Rewrite the lines of the material below, starting with the line containing "ting personalized children’s" and going on through the line containing "s, and my drive", with "extremely" replaced by "deeply" and everything else left unchanged.

*** Opening Records shown ***

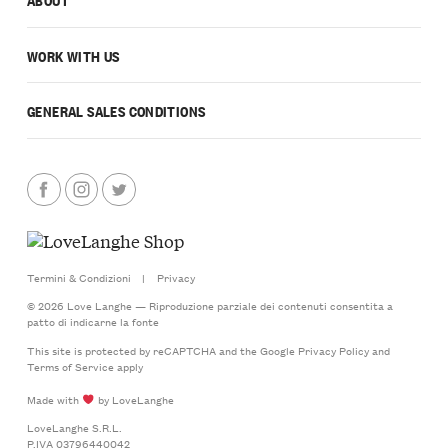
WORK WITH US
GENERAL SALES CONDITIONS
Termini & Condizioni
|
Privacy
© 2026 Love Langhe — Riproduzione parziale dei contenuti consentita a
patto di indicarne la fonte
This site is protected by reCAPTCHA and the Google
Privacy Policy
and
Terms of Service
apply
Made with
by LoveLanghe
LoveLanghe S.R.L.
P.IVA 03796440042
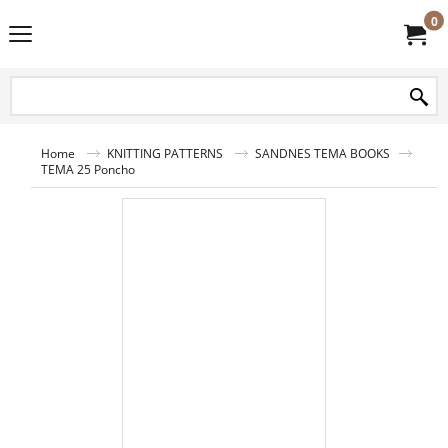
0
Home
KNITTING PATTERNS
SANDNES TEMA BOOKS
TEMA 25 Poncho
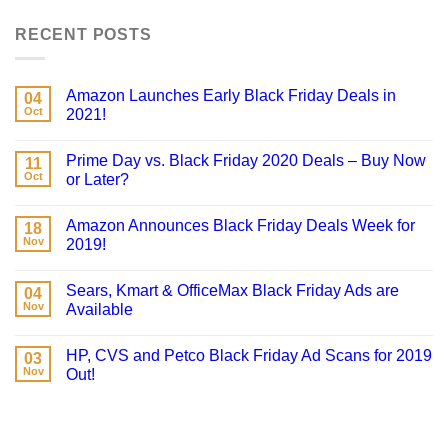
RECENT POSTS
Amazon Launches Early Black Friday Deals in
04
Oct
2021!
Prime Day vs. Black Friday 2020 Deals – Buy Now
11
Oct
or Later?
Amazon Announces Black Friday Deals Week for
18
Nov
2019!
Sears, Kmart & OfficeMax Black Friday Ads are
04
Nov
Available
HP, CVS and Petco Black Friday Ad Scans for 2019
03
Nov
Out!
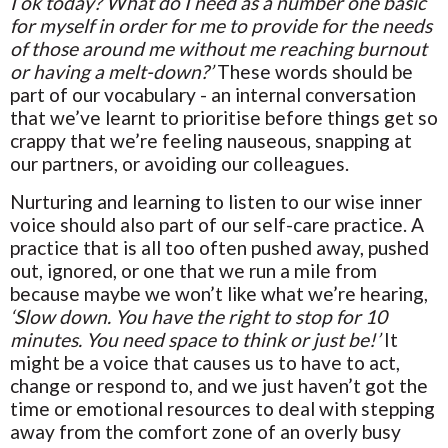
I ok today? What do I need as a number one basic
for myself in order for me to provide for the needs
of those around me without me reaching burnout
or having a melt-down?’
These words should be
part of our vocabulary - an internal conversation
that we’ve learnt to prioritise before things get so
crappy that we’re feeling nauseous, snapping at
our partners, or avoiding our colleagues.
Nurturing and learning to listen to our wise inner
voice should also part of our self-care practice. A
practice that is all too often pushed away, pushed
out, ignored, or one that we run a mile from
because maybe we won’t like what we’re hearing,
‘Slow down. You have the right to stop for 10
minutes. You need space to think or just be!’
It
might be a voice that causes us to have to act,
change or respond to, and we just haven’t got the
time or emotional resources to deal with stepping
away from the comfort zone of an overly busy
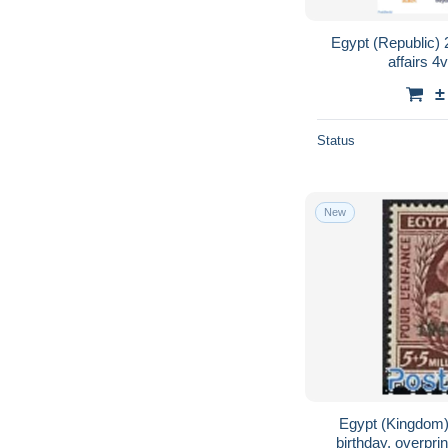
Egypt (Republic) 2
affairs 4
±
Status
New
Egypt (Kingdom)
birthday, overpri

*** Closing Records shown ***
*** Opening Records shown ***

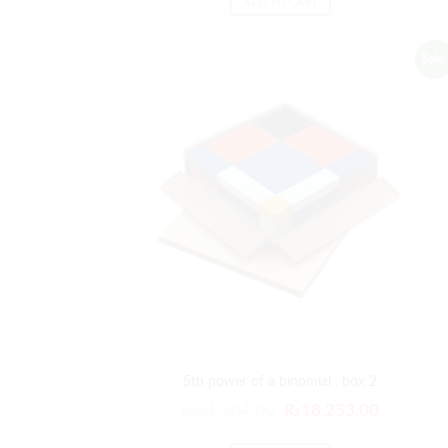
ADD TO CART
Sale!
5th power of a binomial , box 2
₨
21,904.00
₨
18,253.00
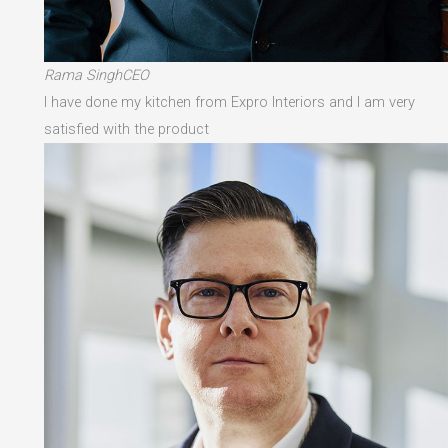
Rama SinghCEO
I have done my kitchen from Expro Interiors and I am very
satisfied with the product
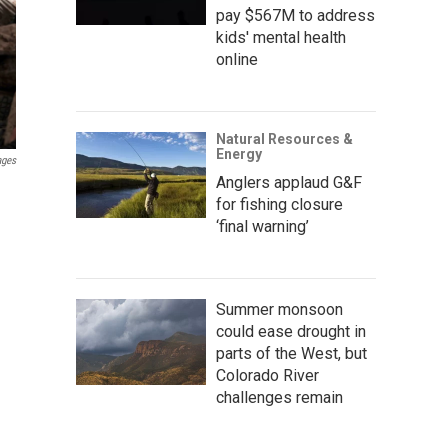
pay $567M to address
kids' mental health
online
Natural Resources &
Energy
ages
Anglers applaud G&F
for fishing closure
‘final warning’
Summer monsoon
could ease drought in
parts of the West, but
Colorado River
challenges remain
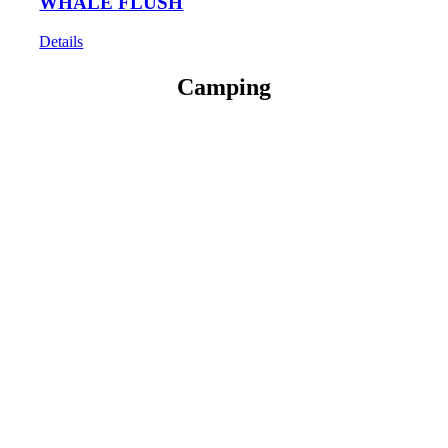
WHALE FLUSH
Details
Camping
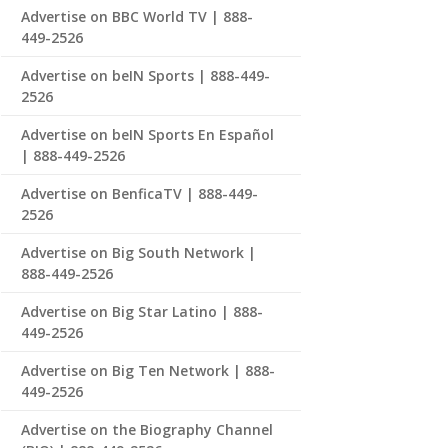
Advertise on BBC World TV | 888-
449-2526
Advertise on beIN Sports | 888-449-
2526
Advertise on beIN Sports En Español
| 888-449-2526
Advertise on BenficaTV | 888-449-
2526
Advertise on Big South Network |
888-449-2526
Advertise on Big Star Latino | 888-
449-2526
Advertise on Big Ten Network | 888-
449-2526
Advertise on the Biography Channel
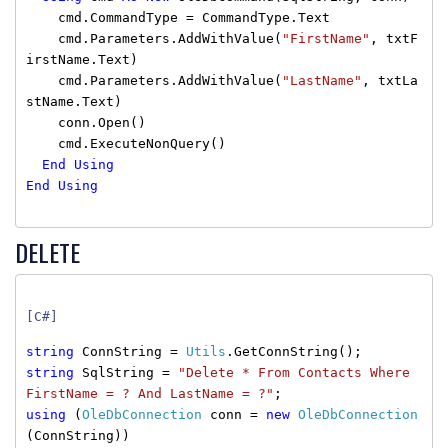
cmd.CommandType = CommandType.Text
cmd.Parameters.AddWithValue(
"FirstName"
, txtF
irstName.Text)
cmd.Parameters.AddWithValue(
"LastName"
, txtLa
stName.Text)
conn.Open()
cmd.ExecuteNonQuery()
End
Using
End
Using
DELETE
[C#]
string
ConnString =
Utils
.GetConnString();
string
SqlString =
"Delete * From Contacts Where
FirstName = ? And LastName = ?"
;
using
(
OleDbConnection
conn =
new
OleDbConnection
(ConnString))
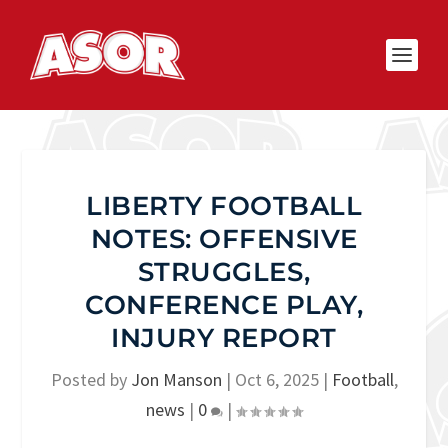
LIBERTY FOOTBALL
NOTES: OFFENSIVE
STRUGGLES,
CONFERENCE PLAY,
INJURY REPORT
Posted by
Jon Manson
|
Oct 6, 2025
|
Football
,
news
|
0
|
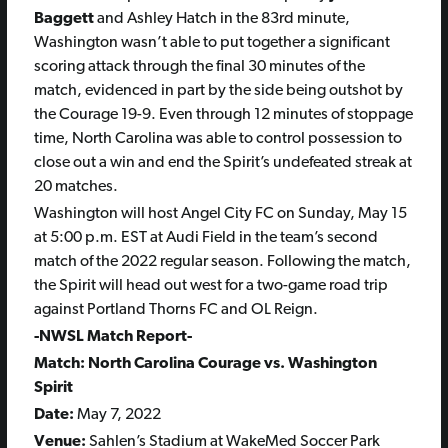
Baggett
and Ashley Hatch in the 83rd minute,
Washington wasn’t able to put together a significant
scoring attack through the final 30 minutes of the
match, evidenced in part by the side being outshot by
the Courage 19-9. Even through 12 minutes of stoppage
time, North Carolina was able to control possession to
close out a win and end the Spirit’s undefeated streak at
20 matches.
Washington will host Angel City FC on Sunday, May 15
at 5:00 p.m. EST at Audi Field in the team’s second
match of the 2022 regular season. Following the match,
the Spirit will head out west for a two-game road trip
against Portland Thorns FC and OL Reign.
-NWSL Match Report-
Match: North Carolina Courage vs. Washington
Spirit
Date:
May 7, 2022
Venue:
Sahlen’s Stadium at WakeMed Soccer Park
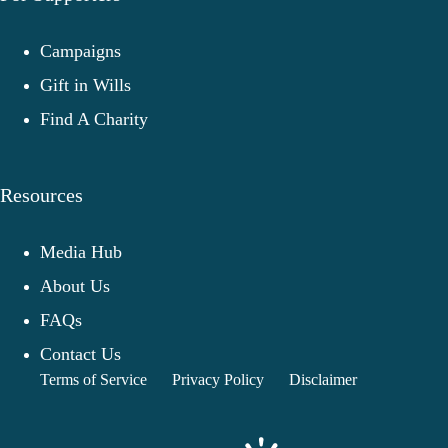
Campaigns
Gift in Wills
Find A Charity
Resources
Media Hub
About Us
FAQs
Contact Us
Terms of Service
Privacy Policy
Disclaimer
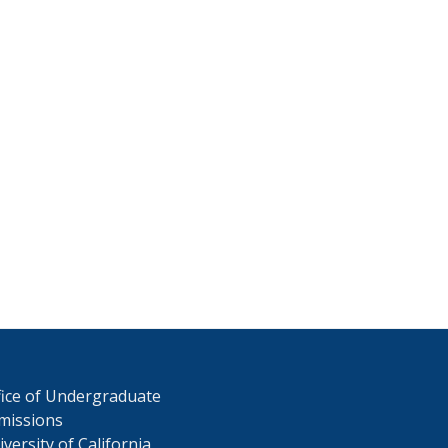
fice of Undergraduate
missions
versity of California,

*** Closing Records shown ***
*** Opening Records shown ***

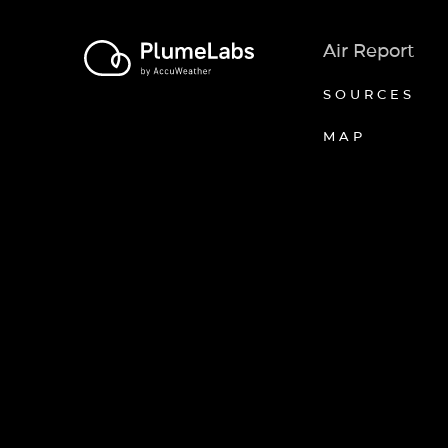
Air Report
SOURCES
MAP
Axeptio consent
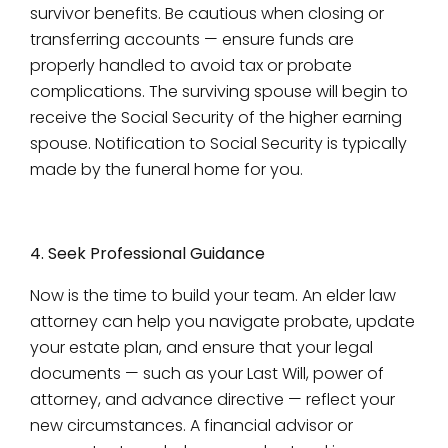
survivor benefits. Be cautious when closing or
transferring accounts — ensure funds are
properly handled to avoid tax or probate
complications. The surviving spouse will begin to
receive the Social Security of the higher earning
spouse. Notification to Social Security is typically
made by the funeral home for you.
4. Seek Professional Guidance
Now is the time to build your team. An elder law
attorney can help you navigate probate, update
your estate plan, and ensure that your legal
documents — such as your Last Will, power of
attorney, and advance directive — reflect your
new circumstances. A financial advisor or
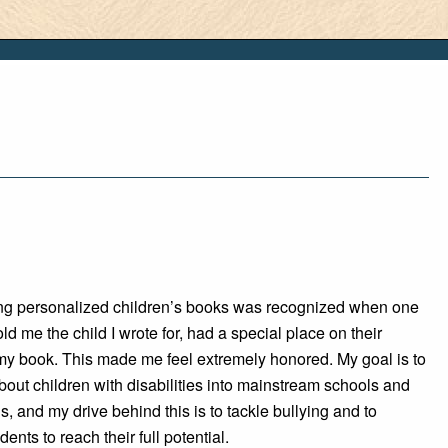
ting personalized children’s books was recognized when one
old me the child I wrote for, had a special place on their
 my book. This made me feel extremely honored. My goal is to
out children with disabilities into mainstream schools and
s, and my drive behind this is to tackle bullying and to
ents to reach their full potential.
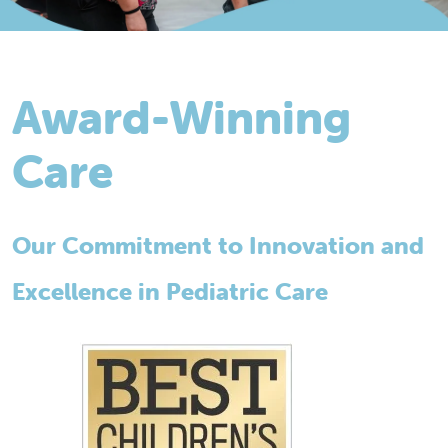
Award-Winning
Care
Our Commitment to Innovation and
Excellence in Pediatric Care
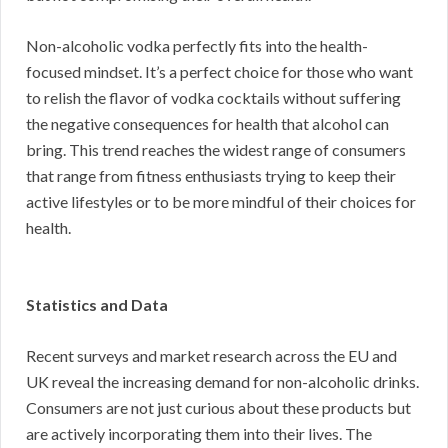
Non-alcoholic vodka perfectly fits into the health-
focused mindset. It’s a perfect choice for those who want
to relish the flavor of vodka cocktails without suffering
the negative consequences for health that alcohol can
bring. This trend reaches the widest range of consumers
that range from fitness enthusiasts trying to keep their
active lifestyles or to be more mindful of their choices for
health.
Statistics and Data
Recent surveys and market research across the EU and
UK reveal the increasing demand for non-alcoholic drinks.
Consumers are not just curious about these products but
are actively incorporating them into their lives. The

*** Closing Records shown ***

**Exercise answer:**
ting personalized children’s books was recognized when one
old me the child I wrote for, had a special place on their
 my book. This made me feel deeply honored. My goal is to
out children with disabilities into mainstream schools and
s, and my drive behind this is to tackle bullying and to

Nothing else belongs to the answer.